By Rabbi Mark Borovitz
Last night I had the privilege of being with Rabbi Edward Feinstein at a dinner honoring his 20 years of service to and at Valley Beth Shalom Temple in Encino, California. Ed is my best friend and teacher, Rabbi and mentor. We have a special bond and it was an honor to be asked to write about him for the journal and to be with him, his family and so many friends/congregants to say thanks for the past 20 years and looking forward to the next 40!
What does this have to do with Redemption? Everything! As I was reflecting on Ed’s career as a Rabbi and a person, some powerful images leapt out at me. The Image of Rabbi Yochanan was first and foremost (as I see myself like Resh LaKish).
Ed Feinstein is the person who can see the soul of others and know who, where and how they should be living. Ed is certainly my Rabbi Yochanan! He met me and taught me and inspired me to rise above “ex-con” and “recovering alcoholic” to learn Torah, Talmud and Jewish Literature. Ed has taught a generation of Rabbis how to be a Rabbi. He has spoken all over the country and taught all over the world.
Why am I writing about this? Because of what Ed teaches.
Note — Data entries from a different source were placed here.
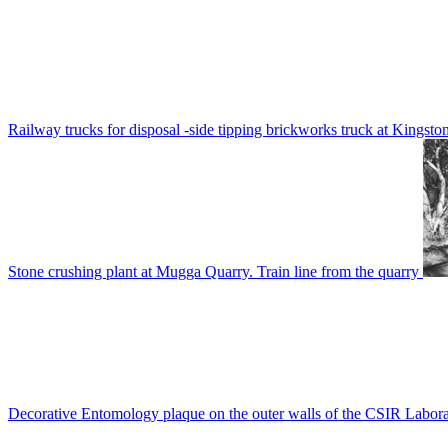
Railway trucks for disposal -side tipping brickworks truck at Kingsto
Stone crushing plant at Mugga Quarry. Train line from the quarry
Decorative Entomology plaque on the outer walls of the CSIR Labora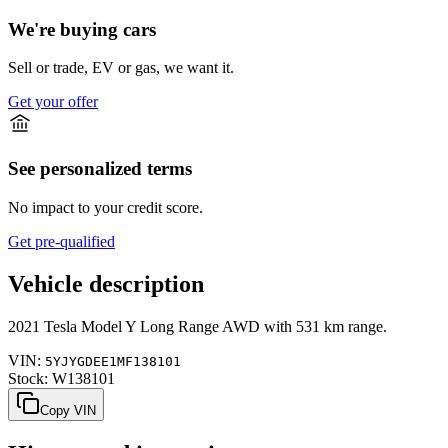
We're buying cars
Sell or trade, EV or gas, we want it.
Get your offer
See personalized terms
No impact to your credit score.
Get pre-qualified
Vehicle description
2021
Tesla
Model Y
Long Range AWD
with
531 km range
.
VIN:
5YJYGDEE1MF138101
Stock:
W138101
Copy VIN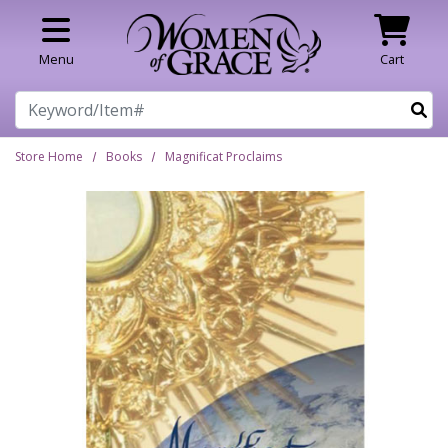
Skip to main content
Menu
Cart
Search
Store Home
Books
Magnificat Proclaims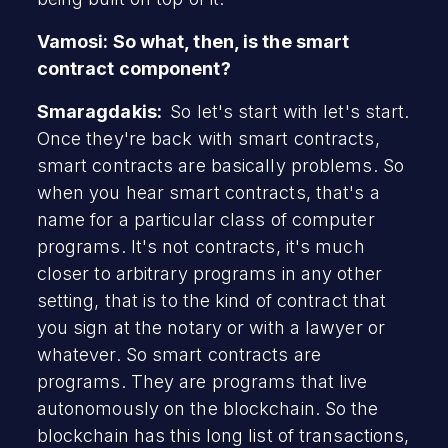
Vamosi: So what, then, is the smart
contract component?
Smaragdakis:
So let's start with let's start.
Once they're back with smart contracts,
smart contracts are basically problems. So
when you hear smart contracts, that's a
name for a particular class of computer
programs. It's not contracts, it's much
closer to arbitrary programs in any other
setting, that is to the kind of contract that
you sign at the notary or with a lawyer or
whatever. So smart contracts are
programs. They are programs that live
autonomously on the blockchain. So the
blockchain has this long list of transactions,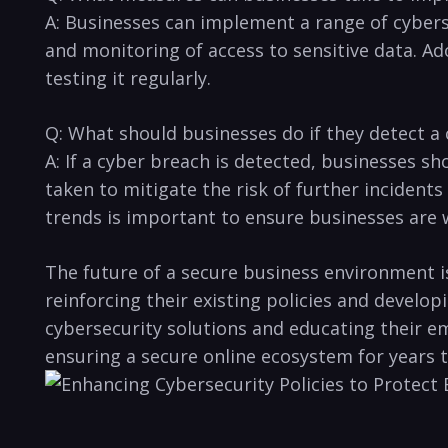
A: Businesses can ​implement a range of cybers
and⁤ monitoring of access to sensitive data. Ad
testing it regularly.
Q: ⁢What should businesses do if⁤ they detect⁤ a
A:⁢ If ⁤a cyber breach is detected, businesses s
taken ​to mitigate the risk of ‌further incident
trends is important to ensure ​businesses are 
The future of⁤ a secure business environment 
reinforcing their existing policies ‍and develo
cybersecurity solutions and educating⁤ their e
ensuring⁤ a secure online ecosystem for ​years 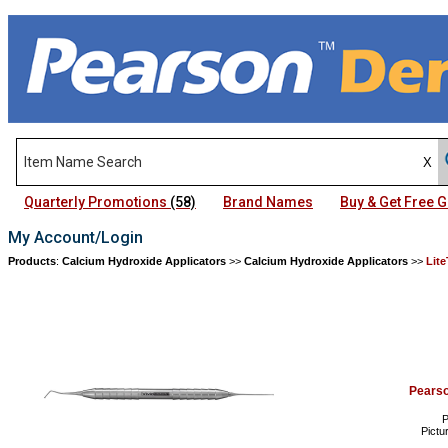
Quarterly Promotions
(58)
Brand Names
Buy & Get Free
My Account/Login
Products
:
Calcium Hydroxide Applicators
>>
Calcium Hydroxide Applicators
>>
Lit
Pears
P
Pictu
Ed teaches about the brokenness of the human being. He teaches and lives this brokenness and he teaches the cure for this brokenness, a life of a Living Torah! Ed brings the stories and lessons of Torah to life and how to live a more (w)holy life through these lessons. For Ed, as for Rabbi Yochanan, Torah is not dull, boring and irrelevant. Torah is alive, vibrant and necessary in order to breath.
Ed Feinstein welcomes everyone into his life, his tent. Ed believes that everyone needs to do T’Shuvah, no one is perfect, not him, not other Rabbis, not anyone. Ed lives a life of redemption by helping others redeem themselves through the Spirit of Torah. He helps all of us redeem ourselves by reminding us that we all belong to him, his shul, the Jewish People and to the world. Ed believes that we CAN NEVER THROW ANYONE AWAY. Ed not only preaches this, he believes it to his core and he lives this way each and every day of his life.
I ask you all to join me in honoring Rabbi Edward Feinstein by redeeming yourself and at least one other person in some way this day.